=== TEXTO DE ESTUDIO ===
- - -

Odio releer lo que escribo, pues siempre
me parece mediocre y previsible. Cuando finaliza la mañana, estoy
agotado, abrumado por el temor de haber caminado por el lado equivocado,
abriendo un surco que no lleva a ninguna parte. Por la tarde, leo,
paseo, escucho música. De noche, suelo ver una película de cine clásico o
un documental. Es una vida apacible. Soy feliz con mi mujer y mi
atípica familia, una manada inverosímil de perros, gatos y pájaros. No
echo de menos nada, salvo cierta autoestima que me ayudaría a contemplar
mis textos con más indulgencia. Ya no sueño con librarme de las
cuchilladas del trastorno bipolar. Están ahí y nunca desaparecerán. Son
tan inevitables como mi estatura o el color de mis ojos. A veces, la
tristeza me golpea con dureza, casi de una forma física, que me produce
angustia, aturdimiento, desorientación. No es una tristeza producida por
algo concreto. Es suficiente un cambio de luz o un leve desajuste de
mis conexiones sinápticas. Siento la tentación de arrojarme al sofá,
cerrar los ojos y fantasear con la muerte. He aprendido a distanciarme
de esos estados. No ignoro que son producto de mi enfermedad. Es algo
tan incontrolable como una crisis diabética. Sé que pasará y que debo
oponer una resistencia razonable. No se trata de responder con heroísmo,
sino de proseguir con la rutina, que en mi caso consiste en escribir
una frase tras otra, venciendo la tentación de abandonar. Los fogonazos
de manía son breves y menos hirientes, pues he aprendido a controlarlos
con menos esfuerzo. De repente, noto que no puedo parar. Si estoy
escribiendo, se produce una avalancha de ideas que luchan entre sí,
atropellándose mutuamente. Si estoy al volante, experimento la seducción
de la velocidad. Pienso en Saint-Exupéry, pilotando un P-38 sobre el
Mediterráneo, con la certeza de que no volverá a la base. Pienso en
Hemingway, fanfarrón, pendenciero, inmaduro, limpiando la escopeta de
dos cañones que utilizará para volarse la cabeza. Pienso en Montgomery
Clift, protagonizando el suicidio más largo de la historia de Hollywood.
Hace unos años, esta mitología me hacía apretar el acelerador,
superando los 200 km/h. Ahora, compruebo que el indicador no supere la
velocidad legal y me avergüenzo de mi pasado idilio con la velocidad,
potencialmente letal.

- - -

=== ACTIVIDADES ===
[A] Indica si cada afirmación coincide con el texto sobre el trastorno bipolar y respalda cada respuesta con una cita literal: (i) quien narra disfruta releyendo lo que escribe; (ii) quien narra procura ahora no pasar de la velocidad legal al conducir; (iii) quien narra confía en que el trastorno bipolar desaparezca algún día.
[B] Retoma el texto sobre el trastorno bipolar y continúalo a partir de su última frase.
Los ítems son un material aparte y no guardan relación con el texto sobre el trastorno bipolar.

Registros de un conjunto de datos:
- - -

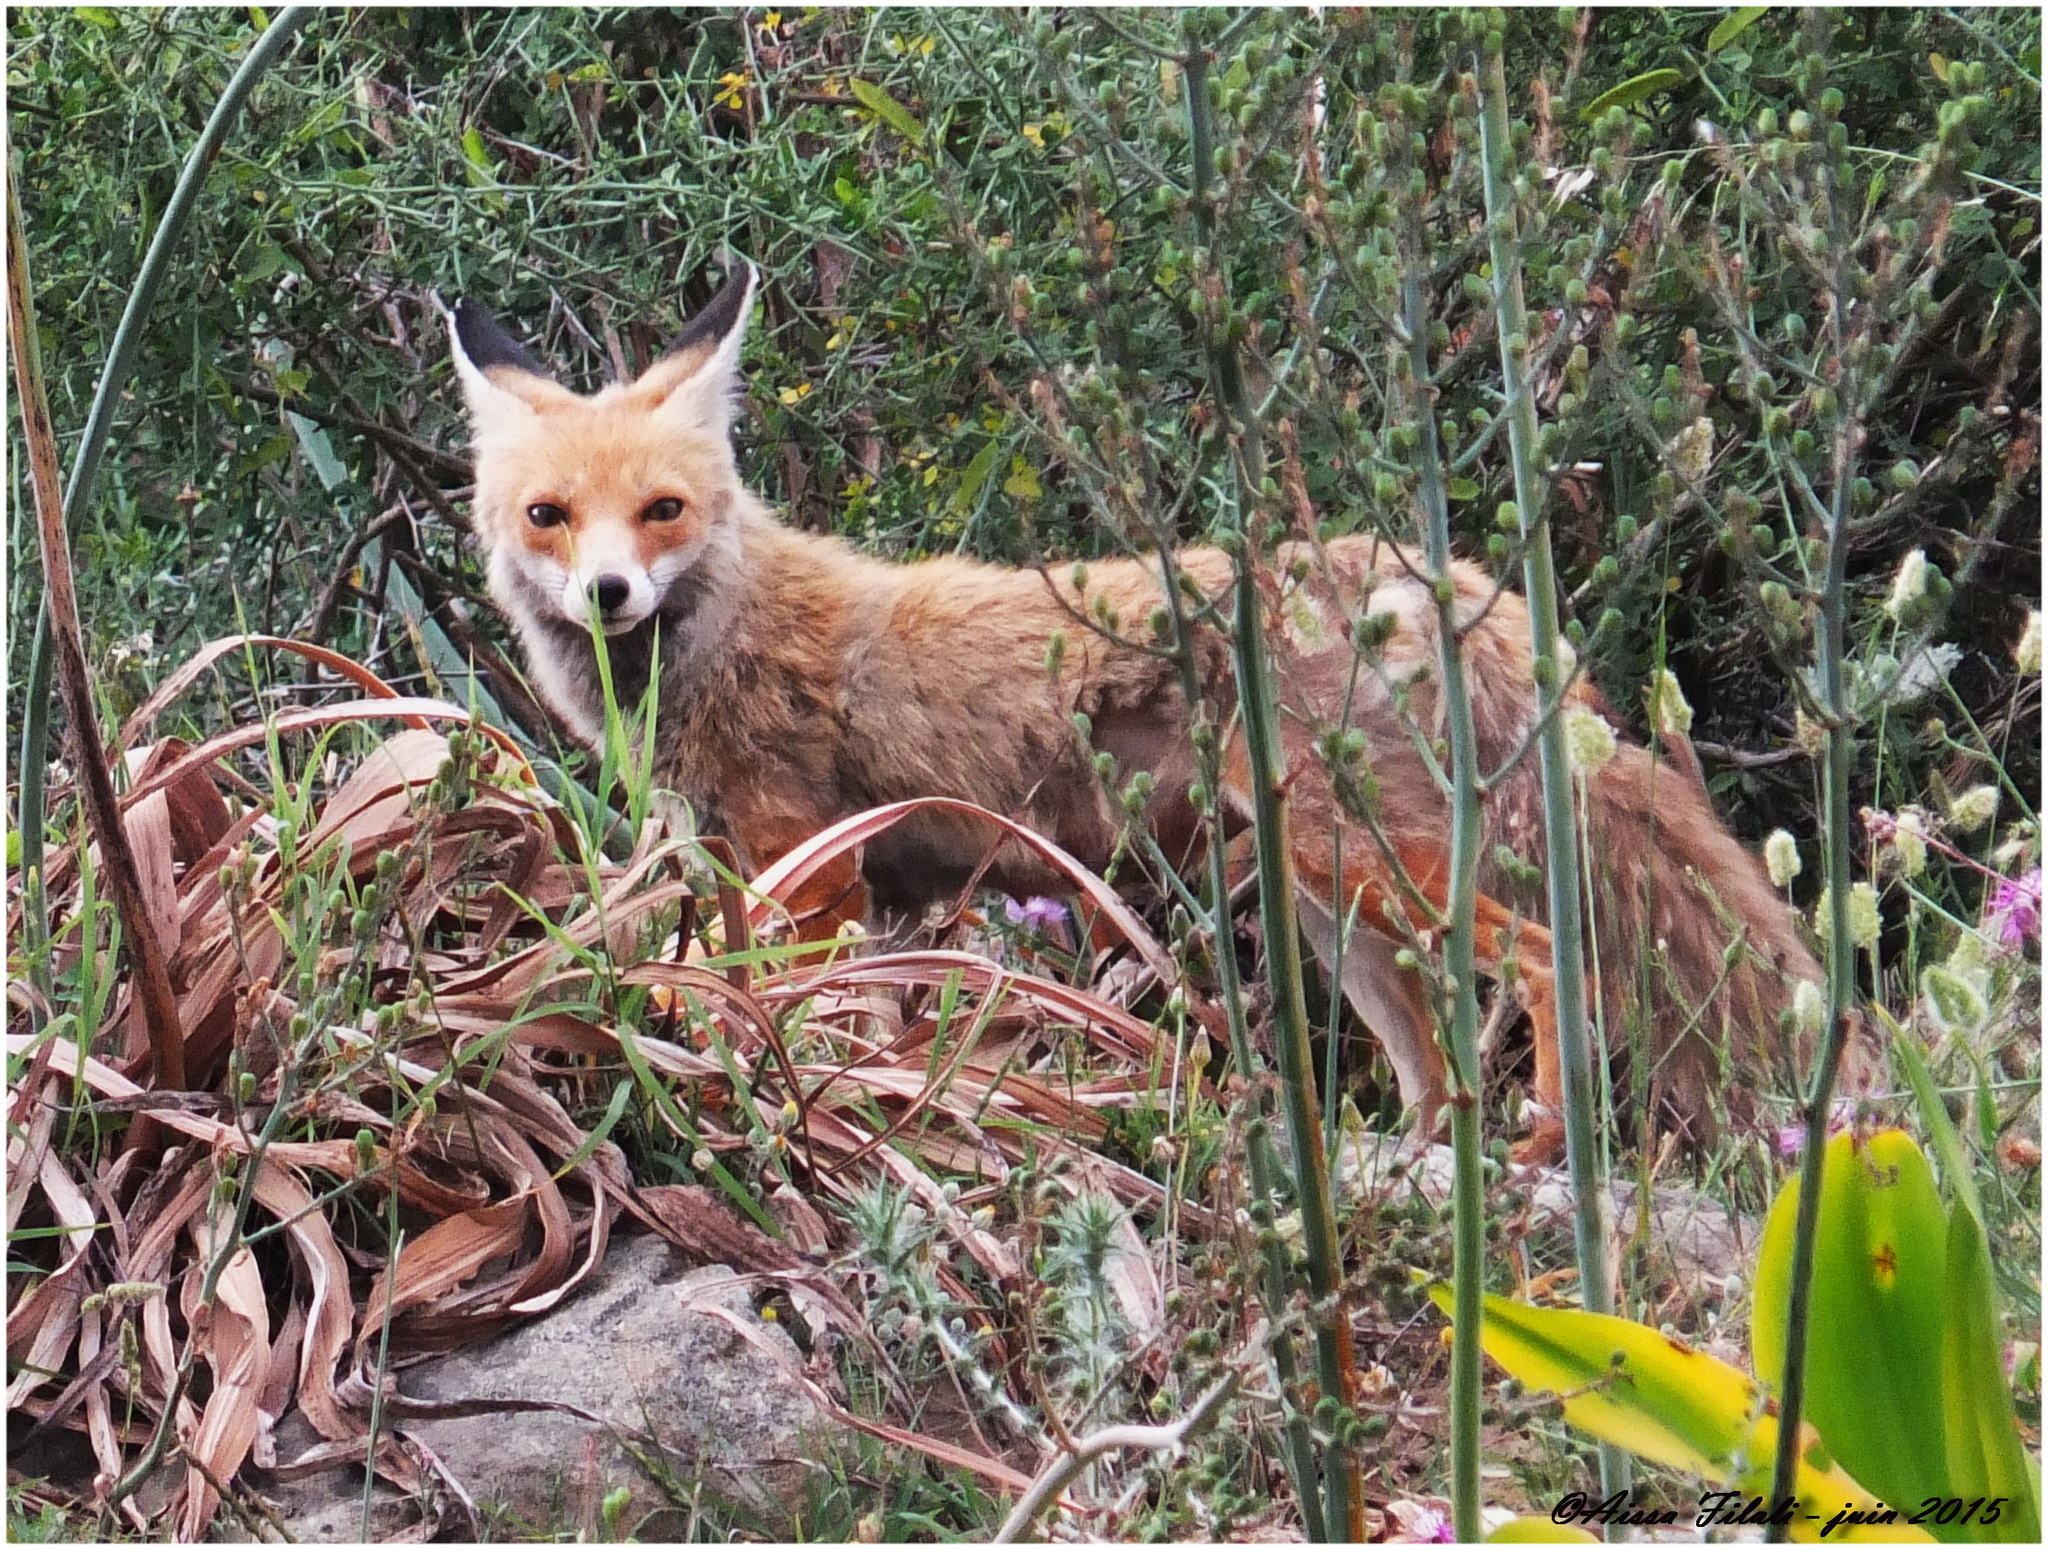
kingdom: Animalia
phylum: Chordata
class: Mammalia
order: Carnivora
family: Canidae
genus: Vulpes
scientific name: Vulpes vulpes
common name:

- - -

=== RESPUESTAS POR ACTIVIDAD ===
[A] (i) No: «Odio releer lo que escribo». (ii) Sí: «compruebo que el indicador no supere la velocidad legal». (iii) No: «Están ahí y nunca desaparecerán».

[B]
Es imposible olvidar lo que nos ha hecho
más daño. Yo no olvido los dieciocho meses que pasé en otros brazos,
atrapado por un adulterio irracional e increíblemente dañino. La
culpabilidad sigue respirando bajo la piel, con el poderoso aliento del
primer día. A veces me pregunto: ¿cuántas vidas se han destruido por la
incapacidad de identificar un brote de manía? ¿Cuántas familias se han
dispersado por culpa de una patología que provoca comportamientos
anómalos y a veces radicalmente opuestos a todo lo que has hecho hasta
entonces? Un brote de manía es un extraño que se desliza en tu interior y
usurpa tu voluntad. Las primeras veces es un déspota con un poder
ilimitado. Con el tiempo, puedes llegar a anticipar sus pasos y
espantarlo, imitando a Van Gogh en los campos de Arlés. Los pájaros
negros a veces huyen y te permiten regresar a casa, con un nuevo lienzo
bajo el brazo. En otras ocasiones, picotean tu carne y no se rinden
hasta que levantas la mano contra ti mismo, acallando para siempre tu
dolor interior. Yo sigo peleándome con esos pájaros a diario y ya no me
engaño, pensando que alguna vez se marcharán y no volverán. Mi día a día
es una travesía penosa, con momentos de calma e incluso de felicidad.
No sé cómo será el mañana, pero creo que lo peor ha quedado atrás. Las
palabras me han regalado una segunda vida y no pienso renunciar a ese
tiempo de gracia. Es cierto que me hacen sufrir, pero sin ellas tal vez
habría repetido la historia de mi hermano. No puedo añadir mucho más.
Seguiré escribiendo, a pesar de la dudas. Seguiré viviendo, a pesar de
las horas más sombrías, cuando noto que las pérdidas lamen mi carne,
como hogueras insaciables. ¿Qué es la locura? ¿Una regresión? ¿El
reencuentro con el pensamiento mágico de la niñez, que se ríe del tiempo
y del espacio? ¿Un infinito enrocado en una metáfora? ¿Un laberinto que
derrota al hilo de Ariadna? Siempre he creído que Minotauro derrotó a
Teseo, tal vez porque los monstruos vagan obscenamente por mi interior,
burlándose de una paz que nunca llegará."